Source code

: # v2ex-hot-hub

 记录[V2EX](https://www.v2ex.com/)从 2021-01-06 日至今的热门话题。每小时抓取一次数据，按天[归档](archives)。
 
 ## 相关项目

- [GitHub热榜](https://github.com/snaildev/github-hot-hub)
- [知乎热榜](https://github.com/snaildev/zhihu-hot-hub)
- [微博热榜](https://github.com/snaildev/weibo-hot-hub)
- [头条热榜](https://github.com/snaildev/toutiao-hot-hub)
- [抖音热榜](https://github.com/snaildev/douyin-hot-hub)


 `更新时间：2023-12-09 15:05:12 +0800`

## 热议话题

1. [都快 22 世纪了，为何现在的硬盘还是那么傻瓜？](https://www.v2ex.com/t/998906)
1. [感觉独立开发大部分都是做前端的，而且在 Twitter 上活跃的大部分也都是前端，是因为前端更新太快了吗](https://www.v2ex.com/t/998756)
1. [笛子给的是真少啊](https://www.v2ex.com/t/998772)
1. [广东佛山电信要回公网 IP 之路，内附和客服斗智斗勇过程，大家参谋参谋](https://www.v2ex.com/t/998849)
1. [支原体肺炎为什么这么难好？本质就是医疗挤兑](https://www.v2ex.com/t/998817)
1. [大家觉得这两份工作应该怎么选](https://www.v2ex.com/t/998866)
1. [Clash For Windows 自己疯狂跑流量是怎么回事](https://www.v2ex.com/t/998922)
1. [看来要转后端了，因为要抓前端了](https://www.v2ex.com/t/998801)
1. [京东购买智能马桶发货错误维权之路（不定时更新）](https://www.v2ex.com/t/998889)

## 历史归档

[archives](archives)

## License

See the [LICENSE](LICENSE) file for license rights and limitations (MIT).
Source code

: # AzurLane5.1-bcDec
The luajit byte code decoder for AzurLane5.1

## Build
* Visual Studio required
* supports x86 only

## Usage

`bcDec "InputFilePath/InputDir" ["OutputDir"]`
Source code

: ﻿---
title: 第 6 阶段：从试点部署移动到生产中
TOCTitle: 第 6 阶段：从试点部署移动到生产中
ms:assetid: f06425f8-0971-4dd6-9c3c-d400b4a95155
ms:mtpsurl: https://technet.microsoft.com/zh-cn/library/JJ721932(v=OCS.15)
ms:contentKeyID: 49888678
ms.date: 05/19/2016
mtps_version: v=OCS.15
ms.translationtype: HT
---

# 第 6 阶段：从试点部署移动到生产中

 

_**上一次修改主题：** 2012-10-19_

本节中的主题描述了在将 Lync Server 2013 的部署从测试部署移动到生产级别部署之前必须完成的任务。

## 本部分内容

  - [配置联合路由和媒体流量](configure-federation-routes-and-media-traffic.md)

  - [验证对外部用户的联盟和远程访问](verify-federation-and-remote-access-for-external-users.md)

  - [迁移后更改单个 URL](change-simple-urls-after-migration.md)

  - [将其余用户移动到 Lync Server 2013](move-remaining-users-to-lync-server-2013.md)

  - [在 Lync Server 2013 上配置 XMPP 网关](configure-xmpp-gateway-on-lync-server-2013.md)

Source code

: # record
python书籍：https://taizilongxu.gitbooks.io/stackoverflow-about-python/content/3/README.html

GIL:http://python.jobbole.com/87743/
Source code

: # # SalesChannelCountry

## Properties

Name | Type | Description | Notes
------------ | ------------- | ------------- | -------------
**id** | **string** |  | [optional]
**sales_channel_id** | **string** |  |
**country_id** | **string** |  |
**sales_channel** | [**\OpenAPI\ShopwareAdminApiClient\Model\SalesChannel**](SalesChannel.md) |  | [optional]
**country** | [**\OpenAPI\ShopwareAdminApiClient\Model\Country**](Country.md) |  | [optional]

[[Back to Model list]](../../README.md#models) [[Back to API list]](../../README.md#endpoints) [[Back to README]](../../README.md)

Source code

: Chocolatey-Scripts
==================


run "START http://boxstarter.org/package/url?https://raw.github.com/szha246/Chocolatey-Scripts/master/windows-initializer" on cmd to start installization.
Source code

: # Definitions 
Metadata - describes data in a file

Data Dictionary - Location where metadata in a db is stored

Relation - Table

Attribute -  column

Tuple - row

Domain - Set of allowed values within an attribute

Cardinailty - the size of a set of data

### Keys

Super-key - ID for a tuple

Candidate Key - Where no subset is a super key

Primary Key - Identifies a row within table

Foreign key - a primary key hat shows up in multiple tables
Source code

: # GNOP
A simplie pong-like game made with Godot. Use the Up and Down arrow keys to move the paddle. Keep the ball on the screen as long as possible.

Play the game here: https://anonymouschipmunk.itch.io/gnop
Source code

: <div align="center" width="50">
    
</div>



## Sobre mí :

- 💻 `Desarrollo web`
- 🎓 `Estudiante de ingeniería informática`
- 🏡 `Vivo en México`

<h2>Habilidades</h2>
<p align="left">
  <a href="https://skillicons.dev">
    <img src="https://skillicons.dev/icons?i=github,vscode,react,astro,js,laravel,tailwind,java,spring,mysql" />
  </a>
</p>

Task to complete: Once the line containing "1. [都快 22 世纪了，为何现在的硬盘还是那么傻瓜？](https://www.v2ex.com/t/998906)" has been retyped, stop. Begin at the first line of the material and reproduce every line up to it exactly.

Written answer:
Source code

: # v2ex-hot-hub

 记录[V2EX](https://www.v2ex.com/)从 2021-01-06 日至今的热门话题。每小时抓取一次数据，按天[归档](archives)。
 
 ## 相关项目

- [GitHub热榜](https://github.com/snaildev/github-hot-hub)
- [知乎热榜](https://github.com/snaildev/zhihu-hot-hub)
- [微博热榜](https://github.com/snaildev/weibo-hot-hub)
- [头条热榜](https://github.com/snaildev/toutiao-hot-hub)
- [抖音热榜](https://github.com/snaildev/douyin-hot-hub)


 `更新时间：2023-12-09 15:05:12 +0800`

## 热议话题

1. [都快 22 世纪了，为何现在的硬盘还是那么傻瓜？](https://www.v2ex.com/t/998906)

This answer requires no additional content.